The input>
★ ★ ★

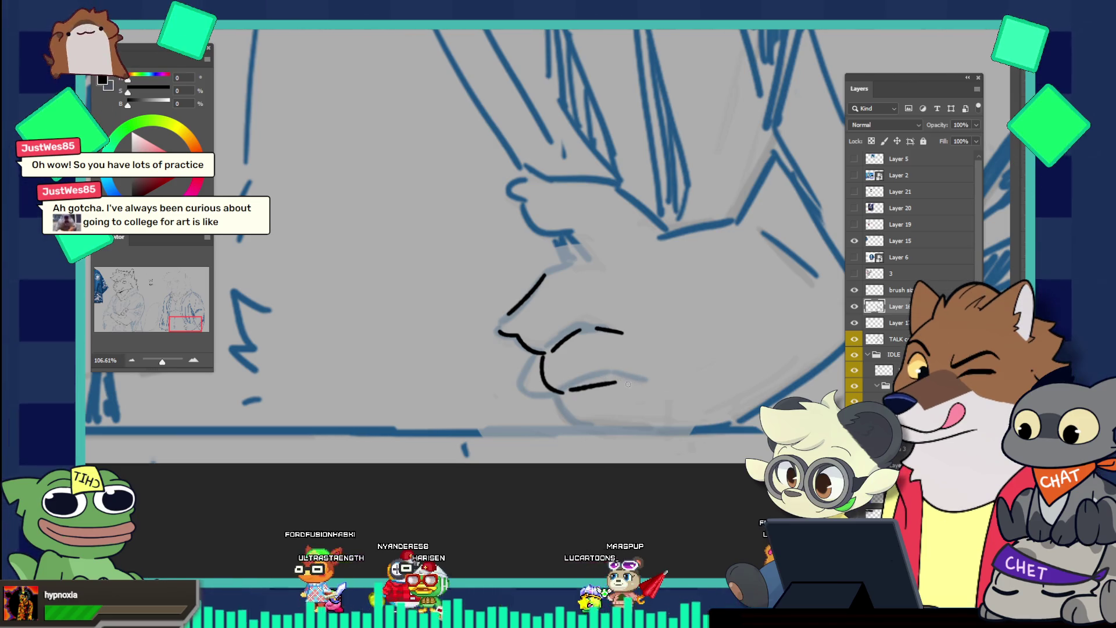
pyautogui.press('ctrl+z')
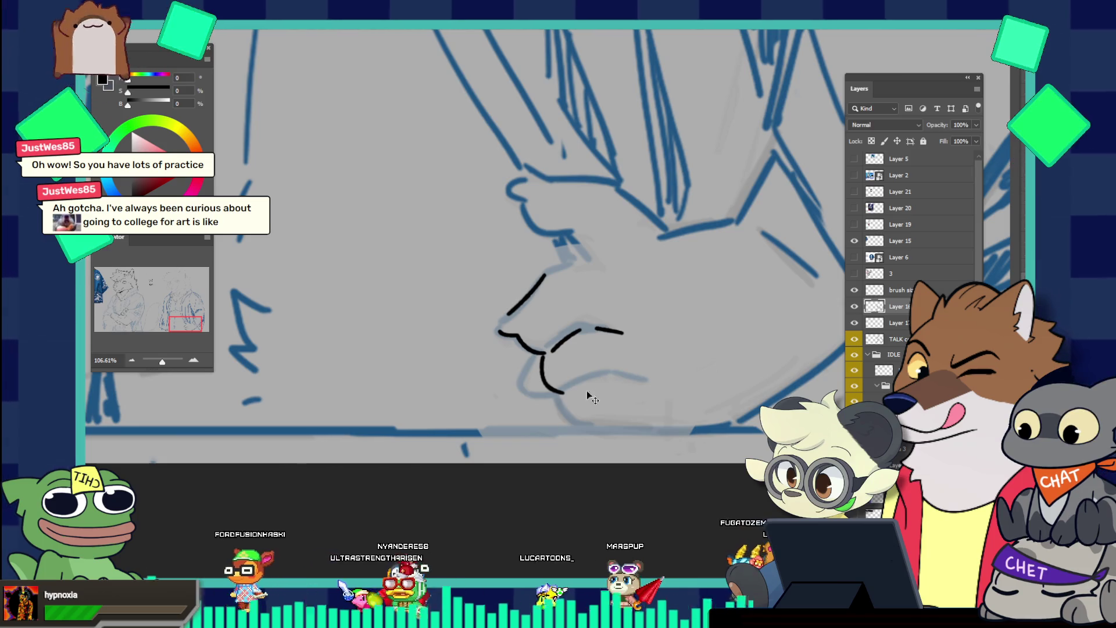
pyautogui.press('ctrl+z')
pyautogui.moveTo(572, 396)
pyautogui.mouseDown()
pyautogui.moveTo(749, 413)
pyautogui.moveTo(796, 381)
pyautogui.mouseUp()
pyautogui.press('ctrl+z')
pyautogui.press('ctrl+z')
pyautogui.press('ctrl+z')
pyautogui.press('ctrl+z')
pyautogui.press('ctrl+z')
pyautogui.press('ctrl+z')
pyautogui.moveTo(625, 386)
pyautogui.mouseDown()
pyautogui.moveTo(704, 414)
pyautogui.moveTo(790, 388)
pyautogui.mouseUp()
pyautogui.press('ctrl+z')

★ ★ ★

What the exercise asks>
Your reply should be the entries copied exactly, with all images omitted.

Answer>
pyautogui.press('ctrl+z')
pyautogui.press('ctrl+z')
pyautogui.moveTo(572, 396)
pyautogui.mouseDown()
pyautogui.moveTo(749, 413)
pyautogui.moveTo(796, 381)
pyautogui.mouseUp()
pyautogui.press('ctrl+z')
pyautogui.press('ctrl+z')
pyautogui.press('ctrl+z')
pyautogui.press('ctrl+z')
pyautogui.press('ctrl+z')
pyautogui.press('ctrl+z')
pyautogui.moveTo(625, 386)
pyautogui.mouseDown()
pyautogui.moveTo(704, 414)
pyautogui.moveTo(790, 388)
pyautogui.mouseUp()
pyautogui.press('ctrl+z')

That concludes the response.